REQUEST.
Transcribe the items word for word, starting at their first line and ending with the line that contains "professional". Include that final line.

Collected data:
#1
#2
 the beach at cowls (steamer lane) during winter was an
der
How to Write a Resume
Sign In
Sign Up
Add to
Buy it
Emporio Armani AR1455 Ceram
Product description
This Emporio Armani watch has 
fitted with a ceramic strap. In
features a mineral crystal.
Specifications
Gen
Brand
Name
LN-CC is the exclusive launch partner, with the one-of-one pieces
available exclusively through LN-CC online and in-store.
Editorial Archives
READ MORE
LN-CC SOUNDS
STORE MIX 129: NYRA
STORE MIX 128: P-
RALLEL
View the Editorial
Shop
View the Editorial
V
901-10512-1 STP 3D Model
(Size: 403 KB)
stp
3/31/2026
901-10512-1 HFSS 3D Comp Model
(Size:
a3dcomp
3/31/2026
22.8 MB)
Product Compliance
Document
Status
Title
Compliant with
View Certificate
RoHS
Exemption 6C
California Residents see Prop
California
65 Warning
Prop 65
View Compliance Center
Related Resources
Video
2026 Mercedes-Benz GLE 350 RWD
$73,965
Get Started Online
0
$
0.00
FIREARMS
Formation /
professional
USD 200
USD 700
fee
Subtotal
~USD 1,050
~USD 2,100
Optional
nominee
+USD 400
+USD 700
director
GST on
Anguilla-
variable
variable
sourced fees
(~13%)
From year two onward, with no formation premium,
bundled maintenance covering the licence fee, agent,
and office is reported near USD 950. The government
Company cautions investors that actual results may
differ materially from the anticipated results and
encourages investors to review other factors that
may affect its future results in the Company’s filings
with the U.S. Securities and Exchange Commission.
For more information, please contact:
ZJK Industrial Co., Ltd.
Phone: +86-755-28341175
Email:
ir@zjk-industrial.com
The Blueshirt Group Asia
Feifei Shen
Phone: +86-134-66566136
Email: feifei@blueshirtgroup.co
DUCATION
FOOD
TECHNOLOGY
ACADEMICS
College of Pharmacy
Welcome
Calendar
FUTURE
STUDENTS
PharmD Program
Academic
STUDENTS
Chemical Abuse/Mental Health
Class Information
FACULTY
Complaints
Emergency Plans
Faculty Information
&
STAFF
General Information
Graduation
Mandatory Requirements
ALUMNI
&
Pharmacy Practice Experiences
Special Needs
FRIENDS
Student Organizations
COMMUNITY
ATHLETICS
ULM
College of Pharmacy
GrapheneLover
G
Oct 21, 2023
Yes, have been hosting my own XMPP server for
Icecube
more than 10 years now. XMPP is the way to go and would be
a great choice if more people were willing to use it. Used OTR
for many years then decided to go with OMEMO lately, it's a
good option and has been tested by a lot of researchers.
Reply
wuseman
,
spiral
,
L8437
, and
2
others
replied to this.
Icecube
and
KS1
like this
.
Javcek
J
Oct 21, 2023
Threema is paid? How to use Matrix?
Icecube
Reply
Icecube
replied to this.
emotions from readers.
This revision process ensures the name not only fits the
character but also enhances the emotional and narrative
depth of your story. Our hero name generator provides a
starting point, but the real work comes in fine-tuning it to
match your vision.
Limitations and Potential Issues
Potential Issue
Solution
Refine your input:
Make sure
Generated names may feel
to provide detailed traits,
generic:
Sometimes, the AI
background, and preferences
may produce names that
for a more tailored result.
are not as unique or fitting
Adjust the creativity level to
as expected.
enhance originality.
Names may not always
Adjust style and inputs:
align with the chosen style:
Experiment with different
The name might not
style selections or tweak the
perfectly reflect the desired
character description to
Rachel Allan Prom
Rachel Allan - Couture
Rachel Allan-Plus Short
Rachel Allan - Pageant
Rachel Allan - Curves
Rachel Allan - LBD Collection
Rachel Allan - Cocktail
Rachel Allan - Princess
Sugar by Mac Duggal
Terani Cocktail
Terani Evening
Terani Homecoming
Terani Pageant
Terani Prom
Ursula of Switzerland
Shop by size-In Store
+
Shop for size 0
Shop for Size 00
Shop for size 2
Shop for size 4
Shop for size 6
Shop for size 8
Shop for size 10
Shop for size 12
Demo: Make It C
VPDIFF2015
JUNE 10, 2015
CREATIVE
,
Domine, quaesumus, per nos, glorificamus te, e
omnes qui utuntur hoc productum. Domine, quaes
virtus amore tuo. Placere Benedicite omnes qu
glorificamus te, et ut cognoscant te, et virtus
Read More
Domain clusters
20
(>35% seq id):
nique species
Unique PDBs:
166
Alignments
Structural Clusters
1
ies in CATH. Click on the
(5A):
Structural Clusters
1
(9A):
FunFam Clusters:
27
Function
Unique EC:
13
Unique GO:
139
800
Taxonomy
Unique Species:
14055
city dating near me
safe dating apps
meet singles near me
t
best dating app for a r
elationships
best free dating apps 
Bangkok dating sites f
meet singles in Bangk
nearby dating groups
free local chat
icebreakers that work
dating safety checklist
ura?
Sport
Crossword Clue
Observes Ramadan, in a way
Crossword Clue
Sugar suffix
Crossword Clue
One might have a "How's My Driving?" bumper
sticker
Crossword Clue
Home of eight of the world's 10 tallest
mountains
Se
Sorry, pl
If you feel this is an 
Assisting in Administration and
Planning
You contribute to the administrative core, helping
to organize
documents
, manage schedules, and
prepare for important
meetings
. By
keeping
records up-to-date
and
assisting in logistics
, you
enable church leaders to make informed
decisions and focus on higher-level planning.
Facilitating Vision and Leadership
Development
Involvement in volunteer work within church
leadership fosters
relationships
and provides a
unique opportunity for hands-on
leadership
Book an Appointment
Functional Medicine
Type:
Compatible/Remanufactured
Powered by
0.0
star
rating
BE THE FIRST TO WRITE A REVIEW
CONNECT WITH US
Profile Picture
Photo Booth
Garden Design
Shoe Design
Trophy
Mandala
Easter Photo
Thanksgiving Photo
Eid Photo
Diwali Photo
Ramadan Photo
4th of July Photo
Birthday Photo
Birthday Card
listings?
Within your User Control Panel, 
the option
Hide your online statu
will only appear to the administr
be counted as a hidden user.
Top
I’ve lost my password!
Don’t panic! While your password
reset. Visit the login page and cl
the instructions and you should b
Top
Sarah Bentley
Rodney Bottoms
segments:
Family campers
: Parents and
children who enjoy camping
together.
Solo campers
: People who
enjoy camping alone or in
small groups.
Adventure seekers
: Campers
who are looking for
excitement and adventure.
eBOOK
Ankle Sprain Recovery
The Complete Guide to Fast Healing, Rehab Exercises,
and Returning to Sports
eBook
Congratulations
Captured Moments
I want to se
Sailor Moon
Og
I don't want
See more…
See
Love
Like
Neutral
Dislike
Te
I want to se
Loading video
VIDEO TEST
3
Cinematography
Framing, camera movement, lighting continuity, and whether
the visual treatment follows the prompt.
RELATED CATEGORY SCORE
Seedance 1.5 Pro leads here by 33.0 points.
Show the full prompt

YOUR SOLUTION.
#1
#2
 the beach at cowls (steamer lane) during winter was an
der
How to Write a Resume
Sign In
Sign Up
Add to
Buy it
Emporio Armani AR1455 Ceram
Product description
This Emporio Armani watch has 
fitted with a ceramic strap. In
features a mineral crystal.
Specifications
Gen
Brand
Name
LN-CC is the exclusive launch partner, with the one-of-one pieces
available exclusively through LN-CC online and in-store.
Editorial Archives
READ MORE
LN-CC SOUNDS
STORE MIX 129: NYRA
STORE MIX 128: P-
RALLEL
View the Editorial
Shop
View the Editorial
V
901-10512-1 STP 3D Model
(Size: 403 KB)
stp
3/31/2026
901-10512-1 HFSS 3D Comp Model
(Size:
a3dcomp
3/31/2026
22.8 MB)
Product Compliance
Document
Status
Title
Compliant with
View Certificate
RoHS
Exemption 6C
California Residents see Prop
California
65 Warning
Prop 65
View Compliance Center
Related Resources
Video
2026 Mercedes-Benz GLE 350 RWD
$73,965
Get Started Online
0
$
0.00
FIREARMS
Formation /
professional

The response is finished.